§ **Text passage**

====

System.Parallelism package and Ada.Iterator_Interfaces.Par_Iterator_Loop
child The System.Parallelism package spec might contain (at least) the
following:
package System.Parallelism is
type Longest_Integer is range System.Min_Int .. System.Max_Int;
--
--
--
--
procedure Par_Range_Loop
(Low, High : Longest_Integer;
Num_Chunks : Positive;
Aspects : access Ada.Aspects.Root_Aspect’Class := null;
Loop_Body : access procedure
(Low, High : Longest_Integer; Chunk_Index : Positive));
function Chunk_Index return Positive
with Convention => Intrinsic;
end System.Parallelism;
A child unit of Ada.Iterator_Interfaces, Par_Iterator_Loop, could be
provided as follows. Note that GNAT might want to instantiate this just
once for each instantiation of Ada.Iterator_Interfaces, rather than at
each parallel loop over an iterator.
generic
procedure Ada.Iterator_Interfaces.Par_Iterator_Loop is
(Iterator : Parallel_Iterator'Class;
Num_Chunks : Positive;
Aspects : access Ada.Aspects.Root_Aspect’Class := null;
Loop_Body : access procedure
(Iterator : Parallel_Iterator'Class; Chunk_Index : Positive));
Questions and Answers about Ada 202X parallelism and mapping to OpenMP
Here are some questions and answers, derived from initial comments on the document.
Question: What sort of changes to the language reference manual are
needed to add support for light-weight parallelism (LWP)?
Answer: Ada 2012 and before presumes a one-to-one mapping between Ada
tasks and logical threads of control. in Ada 2X, we allow a single Ada
task to have multiple logical threads of control. So places where Ada
2012 and before talked about tasking, we introduce this distinction. See
third paragraph of introduction for more on this.
Question: What is the impact in terms of performance for users if LWP is
not used?
Answer: Performance impact is minimal on code that makes no use of
parallelism. The Ada Current_Task function returns the same "Task_Id"
value for all server threads working on behalf of a given Ada task. This
is different than what happens now, but should be very close in terms of
efficiency. See "Interaction with Ada tasks" section.
Changing the priority of a task needs to be spread to all of the servers
working on its behalf, but this can likely be handled without any
overhead on tasks making no use of parallelism, as priority changes are
not expected to propagate instantly. There are well-defined points,
basically at the beginning and end of a parallel construct, where any
priority change in the "parent" task can be propagated to the server
threads. Tasks with no parallelism would never encounter parallel
constructs, and hence would not need to worry about this.

====

§ **Excerpted data**

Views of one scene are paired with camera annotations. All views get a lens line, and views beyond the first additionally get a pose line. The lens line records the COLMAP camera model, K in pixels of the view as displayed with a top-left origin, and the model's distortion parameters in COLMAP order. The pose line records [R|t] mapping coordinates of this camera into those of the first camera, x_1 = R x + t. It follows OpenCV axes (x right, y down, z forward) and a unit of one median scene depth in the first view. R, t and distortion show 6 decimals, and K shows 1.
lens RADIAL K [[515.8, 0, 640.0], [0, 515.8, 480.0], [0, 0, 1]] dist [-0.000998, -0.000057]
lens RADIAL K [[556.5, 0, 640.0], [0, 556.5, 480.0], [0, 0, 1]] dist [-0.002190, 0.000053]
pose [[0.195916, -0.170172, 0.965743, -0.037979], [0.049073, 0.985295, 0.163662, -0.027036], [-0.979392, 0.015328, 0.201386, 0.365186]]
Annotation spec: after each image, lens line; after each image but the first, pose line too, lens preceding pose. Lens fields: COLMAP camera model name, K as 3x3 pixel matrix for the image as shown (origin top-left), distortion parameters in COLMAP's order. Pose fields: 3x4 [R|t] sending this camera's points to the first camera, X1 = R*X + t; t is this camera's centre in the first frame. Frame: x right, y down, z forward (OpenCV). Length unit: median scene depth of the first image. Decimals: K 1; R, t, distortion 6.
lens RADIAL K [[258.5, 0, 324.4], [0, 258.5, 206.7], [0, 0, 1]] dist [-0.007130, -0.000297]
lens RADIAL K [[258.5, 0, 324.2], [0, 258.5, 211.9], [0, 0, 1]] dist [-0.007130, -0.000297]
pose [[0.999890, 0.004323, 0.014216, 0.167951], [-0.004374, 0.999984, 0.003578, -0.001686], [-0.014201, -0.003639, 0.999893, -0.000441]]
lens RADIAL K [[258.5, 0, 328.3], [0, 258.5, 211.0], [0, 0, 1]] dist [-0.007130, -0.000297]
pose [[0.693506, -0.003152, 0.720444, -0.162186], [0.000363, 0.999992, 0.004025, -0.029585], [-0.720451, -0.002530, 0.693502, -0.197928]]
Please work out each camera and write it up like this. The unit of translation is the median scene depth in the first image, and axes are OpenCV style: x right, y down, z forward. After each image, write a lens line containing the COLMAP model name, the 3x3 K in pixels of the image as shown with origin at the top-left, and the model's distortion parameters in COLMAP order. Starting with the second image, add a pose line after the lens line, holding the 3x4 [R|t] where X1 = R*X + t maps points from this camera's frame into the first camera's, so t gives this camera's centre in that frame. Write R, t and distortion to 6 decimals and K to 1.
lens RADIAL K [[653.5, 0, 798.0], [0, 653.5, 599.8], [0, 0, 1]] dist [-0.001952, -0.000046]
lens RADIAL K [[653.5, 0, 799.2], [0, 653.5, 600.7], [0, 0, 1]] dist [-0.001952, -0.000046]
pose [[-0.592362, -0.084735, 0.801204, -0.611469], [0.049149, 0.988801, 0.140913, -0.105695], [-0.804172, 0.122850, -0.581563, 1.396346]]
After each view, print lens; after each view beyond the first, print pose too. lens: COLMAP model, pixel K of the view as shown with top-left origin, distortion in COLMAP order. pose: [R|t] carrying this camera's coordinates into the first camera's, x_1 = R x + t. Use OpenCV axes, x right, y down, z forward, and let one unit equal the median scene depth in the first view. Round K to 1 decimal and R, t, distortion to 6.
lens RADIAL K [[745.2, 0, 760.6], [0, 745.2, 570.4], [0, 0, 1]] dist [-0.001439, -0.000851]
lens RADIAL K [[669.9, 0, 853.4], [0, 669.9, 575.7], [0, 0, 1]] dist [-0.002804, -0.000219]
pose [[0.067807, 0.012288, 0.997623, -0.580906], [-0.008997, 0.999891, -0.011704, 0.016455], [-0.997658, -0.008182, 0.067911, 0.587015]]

====

§ **Assigned task A**
Please output the part of the Ada parallelism text from "Answer: Performance impact" up to and including "worry about this.".
§ **Assigned task B**
List the parameters of the procedure Par_Range_Loop in the Ada parallelism text, excluding the parameters of its Loop_Body procedure.
§ **Assigned task C**
Carry the Ada parallelism text forward from its last sentence.
The data above is separate material from the Ada parallelism text.

§ **Response box A**
Answer: Performance impact is minimal on code that makes no use of
parallelism. The Ada Current_Task function returns the same "Task_Id"
value for all server threads working on behalf of a given Ada task. This
is different than what happens now, but should be very close in terms of
efficiency. See "Interaction with Ada tasks" section.
Changing the priority of a task needs to be spread to all of the servers
working on its behalf, but this can likely be handled without any
overhead on tasks making no use of parallelism, as priority changes are
not expected to propagate instantly. There are well-defined points,
basically at the beginning and end of a parallel construct, where any
priority change in the "parent" task can be propagated to the server
threads. Tasks with no parallelism would never encounter parallel
constructs, and hence would not need to worry about this.

§ **Response box B**
Low, High, Num_Chunks, Aspects, Loop_Body

§ **Response box C**
Question: What is the impact in terms of Ada semantics and performance
for users if LWP is not implemented by the compiler?
Answer: in the current proposed approach, if no LWT scheduler is
"plugged in" to the System.LWT package, then there is a "sequential
fallback" that effectively ignores the "parallel" and executes the loop
sequentially, using Ada 2012 semantics. A parallel block becomes
equivalent to a sequence of statements. See last paragraph of
"Interaction with Ada tasks" section.
Question: if an implementer wants to implement the core of Ada 202X
(keeping annexes aside) can it just recognize the "parallel" keyword and
do nothing more for LWP (except perhaps issuing a warning that parallel
is ignored) or are there some semantic checks that still need to be
carried out by the front end or in the run-time? Same question for the
run-time.
Answer: From a dynamic semantics point of view, an implementor could do
as you suggest. From the static semantics point of view, there are
legality checks associated with potentially conflicting uses of
variables visible across a parallel construct that are controlled by a
"Conflict_Check_Policy":
http://www.ada-auth.org/standards/2xaarm/html/AA-9-10-1.html
There are three levels:
No checks (“No_Conflict_Checks”);
Shared-object checks (“Known_Conflict_Checks”);
This is based on the “known to denote the same object” check
performed on OUT parameters of functions.
Synchronized-object checks (“All_Conflict_Checks”).
This check is based on disallowing any uplevel references to
non-synchronized objects.
Also, there are separate policies for tasking (which defaults to “No
checks”) and for parallel constructs (which defaults to
“Synchronized-object checks”).
One suggestion is to move the more complex “shared-object” checks to an
annex, and perhaps the tasking-related checks as well. The goal is to
preserve some basic, default, safety checks in the core, so that Ada
programs will by default not become less safe when the word “parallel”
is inserted in front of a loop. A sophisticated user could decide to
turn off the checks, or choose the subtler “shared-object” checks, but
the early user of Ada 202X LWP will not be introducing “silent” bugs by
adding “parallel.”
Question: Does OpenMP provide a light-weight-thread scheduler?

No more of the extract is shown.